**Instructions for the task**
Reproduce the records with every "MCP Server" switched to "MCP-tjener", leaving everything else unchanged.

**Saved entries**
________________

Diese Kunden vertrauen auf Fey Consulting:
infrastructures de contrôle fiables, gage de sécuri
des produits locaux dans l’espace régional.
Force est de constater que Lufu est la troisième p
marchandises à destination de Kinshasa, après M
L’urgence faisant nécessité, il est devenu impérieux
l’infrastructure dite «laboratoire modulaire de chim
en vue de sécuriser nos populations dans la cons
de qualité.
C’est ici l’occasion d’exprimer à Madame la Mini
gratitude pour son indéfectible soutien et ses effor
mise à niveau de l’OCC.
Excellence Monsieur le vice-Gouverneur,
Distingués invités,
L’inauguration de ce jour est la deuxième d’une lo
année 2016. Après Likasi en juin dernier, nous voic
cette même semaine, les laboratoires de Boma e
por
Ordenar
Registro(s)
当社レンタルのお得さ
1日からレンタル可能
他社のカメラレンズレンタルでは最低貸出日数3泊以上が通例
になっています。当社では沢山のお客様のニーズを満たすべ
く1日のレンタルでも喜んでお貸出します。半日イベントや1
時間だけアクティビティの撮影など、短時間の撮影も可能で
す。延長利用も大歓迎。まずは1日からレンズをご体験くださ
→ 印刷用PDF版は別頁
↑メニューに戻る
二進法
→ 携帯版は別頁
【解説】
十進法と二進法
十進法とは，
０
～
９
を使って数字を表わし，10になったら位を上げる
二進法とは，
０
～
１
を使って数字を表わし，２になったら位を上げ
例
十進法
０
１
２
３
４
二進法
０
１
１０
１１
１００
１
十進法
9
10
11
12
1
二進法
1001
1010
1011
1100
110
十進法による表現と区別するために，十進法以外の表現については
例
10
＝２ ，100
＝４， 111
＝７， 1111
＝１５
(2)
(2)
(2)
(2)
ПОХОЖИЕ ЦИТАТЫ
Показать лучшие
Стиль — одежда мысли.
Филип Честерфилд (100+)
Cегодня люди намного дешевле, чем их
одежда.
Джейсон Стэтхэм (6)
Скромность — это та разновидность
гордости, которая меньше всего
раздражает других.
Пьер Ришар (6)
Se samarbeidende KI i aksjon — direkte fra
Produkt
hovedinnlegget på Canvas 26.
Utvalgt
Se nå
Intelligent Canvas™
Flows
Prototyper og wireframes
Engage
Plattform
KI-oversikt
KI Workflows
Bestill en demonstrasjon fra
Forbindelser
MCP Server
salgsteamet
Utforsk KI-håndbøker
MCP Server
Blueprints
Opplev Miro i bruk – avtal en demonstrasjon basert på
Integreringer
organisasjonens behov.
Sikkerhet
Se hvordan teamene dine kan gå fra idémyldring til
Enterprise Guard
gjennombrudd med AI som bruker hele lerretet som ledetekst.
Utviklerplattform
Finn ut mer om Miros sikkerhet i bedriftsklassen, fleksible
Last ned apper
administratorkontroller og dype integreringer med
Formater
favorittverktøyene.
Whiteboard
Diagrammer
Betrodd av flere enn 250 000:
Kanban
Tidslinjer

________________

**Response**
Diese Kunden vertrauen auf Fey Consulting:
infrastructures de contrôle fiables, gage de sécuri
des produits locaux dans l’espace régional.
Force est de constater que Lufu est la troisième p
marchandises à destination de Kinshasa, après M
L’urgence faisant nécessité, il est devenu impérieux
l’infrastructure dite «laboratoire modulaire de chim
en vue de sécuriser nos populations dans la cons
de qualité.
C’est ici l’occasion d’exprimer à Madame la Mini
gratitude pour son indéfectible soutien et ses effor
mise à niveau de l’OCC.
Excellence Monsieur le vice-Gouverneur,
Distingués invités,
L’inauguration de ce jour est la deuxième d’une lo
année 2016. Après Likasi en juin dernier, nous voic
cette même semaine, les laboratoires de Boma e
por
Ordenar
Registro(s)
当社レンタルのお得さ
1日からレンタル可能
他社のカメラレンズレンタルでは最低貸出日数3泊以上が通例
になっています。当社では沢山のお客様のニーズを満たすべ
く1日のレンタルでも喜んでお貸出します。半日イベントや1
時間だけアクティビティの撮影など、短時間の撮影も可能で
す。延長利用も大歓迎。まずは1日からレンズをご体験くださ
→ 印刷用PDF版は別頁
↑メニューに戻る
二進法
→ 携帯版は別頁
【解説】
十進法と二進法
十進法とは，
０
～
９
を使って数字を表わし，10になったら位を上げる
二進法とは，
０
～
１
を使って数字を表わし，２になったら位を上げ
例
十進法
０
１
２
３
４
二進法
０
１
１０
１１
１００
１
十進法
9
10
11
12
1
二進法
1001
1010
1011
1100
110
十進法による表現と区別するために，十進法以外の表現については
例
10
＝２ ，100
＝４， 111
＝７， 1111
＝１５
(2)
(2)
(2)
(2)
ПОХОЖИЕ ЦИТАТЫ
Показать лучшие
Стиль — одежда мысли.
Филип Честерфилд (100+)
Cегодня люди намного дешевле, чем их
одежда.
Джейсон Стэтхэм (6)
Скромность — это та разновидность
гордости, которая меньше всего
раздражает других.
Пьер Ришар (6)
Se samarbeidende KI i aksjon — direkte fra
Produkt
hovedinnlegget på Canvas 26.
Utvalgt
Se nå
Intelligent Canvas™
Flows
Prototyper og wireframes
Engage
Plattform
KI-oversikt
KI Workflows
Bestill en demonstrasjon fra
Forbindelser
MCP-tjener
salgsteamet
Utforsk KI-håndbøker
MCP-tjener
Blueprints
Opplev Miro i bruk – avtal en demonstrasjon basert på
Integreringer
organisasjonens behov.
Sikkerhet
Se hvordan teamene dine kan gå fra idémyldring til
Enterprise Guard
gjennombrudd med AI som bruker hele lerretet som ledetekst.
Utviklerplattform
Finn ut mer om Miros sikkerhet i bedriftsklassen, fleksible
Last ned apper
administratorkontroller og dype integreringer med
Formater
favorittverktøyene.
Whiteboard
Diagrammer
Betrodd av flere enn 250 000:
Kanban
Tidslinjer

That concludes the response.